Appeals court voids verdict against man convicted of killing city officer.

CONVICTION OVERTURNED

January 24, 1992|By Norris P. West

The Maryland Court of Appeals today overturned the conviction of a man sentenced to death in the 1989 slaying of a Baltimore police officer in a Pennsylvania Avenue apartment building.

A four-judge majority of the state's highest court ordered a new trial for Shawn M. Woodson, ruling that the trial judge should not have allowed testimony by a fellow inmate at the City Jail who said Woodson confessed to shooting Officer William J. Martin.

The inmate, Andre Spells, testified during the trial that Woodson showed him an injury he incurred in the shooting on an apartment stairwell and admitted to him that he had shot Officer Martin.

Spells said he had shared a cell with Woodson for a day and two nights, but when a prosecutor asked him to identify Woodson in court, he could not pinpoint him.

The Court of Appeals ruled today that prosecutors failed to provide any evidence from jail records or guards that Woodson and Spells were ever cellmates.

Noting that it was a capital punishment case, the court said more evidence was needed to link the two men before Spells could be allowed to testify against Woodson.

"To admit such evidence on such an inadequate evidentiary foundation would be, for example, to sanction the testimony of any witness who, without more, claims that a voice on the telephone, which he cannot recognize as the defendant's, identified himself using the name of the defendant, and confessed to the crime," stated the opinion, written by Chief Judge Robert C. Murphy.

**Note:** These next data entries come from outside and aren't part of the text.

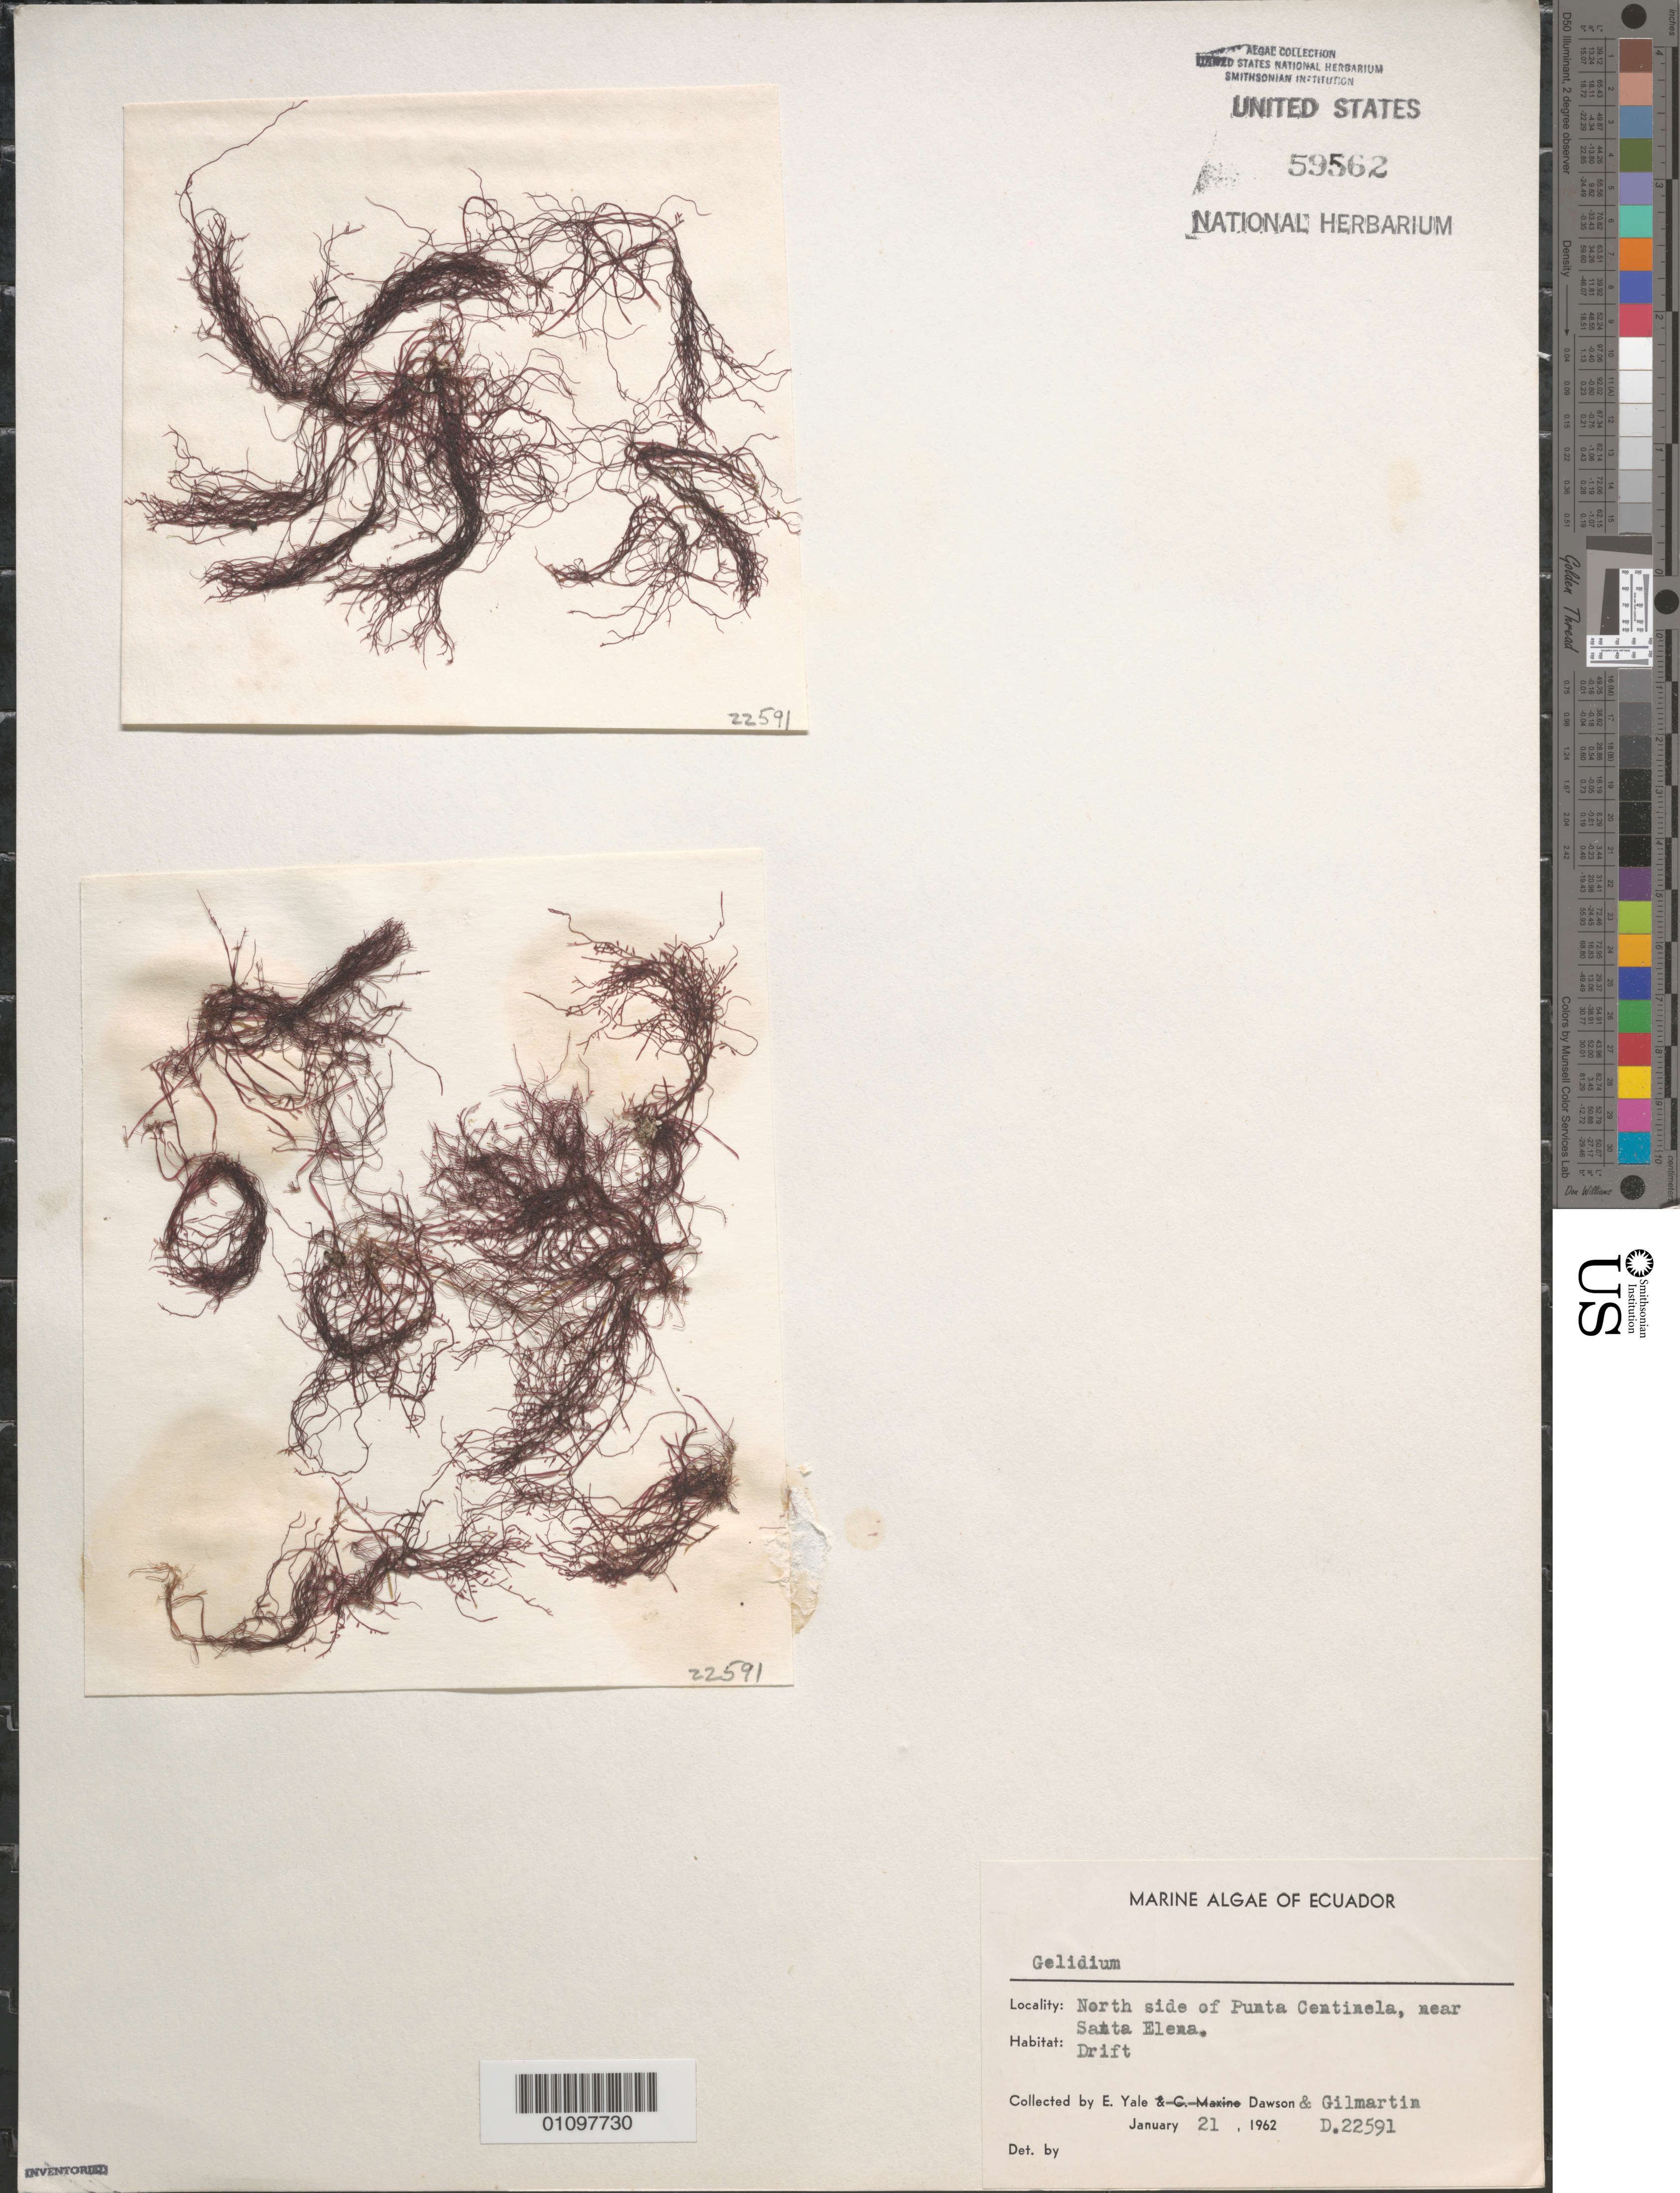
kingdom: Plantae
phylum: Rhodophyta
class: Florideophyceae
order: Gelidiales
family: Gelidiaceae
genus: Gelidium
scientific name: Gelidium sp.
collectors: E. Y. Dawson & M. Gilmartin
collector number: EYD 22591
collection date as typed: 21 Jan 1962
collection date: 1962-01-21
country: Ecuador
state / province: Guayas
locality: Punta Centinela, near Santa Elena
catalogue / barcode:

Judge Robert L. Karwacki, who wrote the dissenting opinion for the three-judge minority, said the ruling departed from Maryland precedent by overturning the conviction on Spells' testimony. He said the standard for admitting evidence, even in a capital punishment case, is the likelihood that it is reliable, not proof beyond a reasonable doubt.

Judge Karwacki said the fact that Spells knew Woodson's name and had seen the injury to Woodson's body "provided ample circumstantial support" for allowing him to testify. He said Spells' failure to identify Woodson in the courtroom did not detract from his testimony.

"Rather, it was for the jury to determine the weight to be accordedthat inference in light of Spells' inability [or unwillingness] to identify Woodson at trial," he wrote.

Woodson, formerly of the 4100 block of Boarman Ave. in Forest Park, was sentenced to death in the 1990 murder of Officer Martin in the an apartment building in the 1500 block of Pennsylvania Ave. Officer Herman L. Brooks Jr. was wounded.

Officer Martin, 37, died at the Maryland Shock Trauma Center from two bullets to the head.

Police arrested Woodson and Taavon Hall, of the 4000 block of Oakford Ave. Hall was charged with murder and attempted murder, but prosecutors did not seek the death penalty against him because they believed Woodson was the trigger man. In Maryland, only the person who actually committed a murder can receive a death penalty.

Testimony in the case showed that Woodson, Hall and three other men had bought heroin early Oct. 10, 1989, and drove to an apartment building in the 1500 block of Pennsylvania Ave. One man went into a unit while Woodson, Hall and the other two used heroin in the stairwell.

Two men fled when they saw flashing lights from a police car, but Woodson and Hall remained. Officer Brooks testified that Officer Martin went up the stairs. He heard a shot, a pause, and two more shots.

Officer Brooks said he went into the building and was shot in the hand, and then exchanged gunfire with a suspect. He was hit in the chest area of his bulletproof vest, and knocked down. Woodson was wounded in the groin area and arrested by another officer.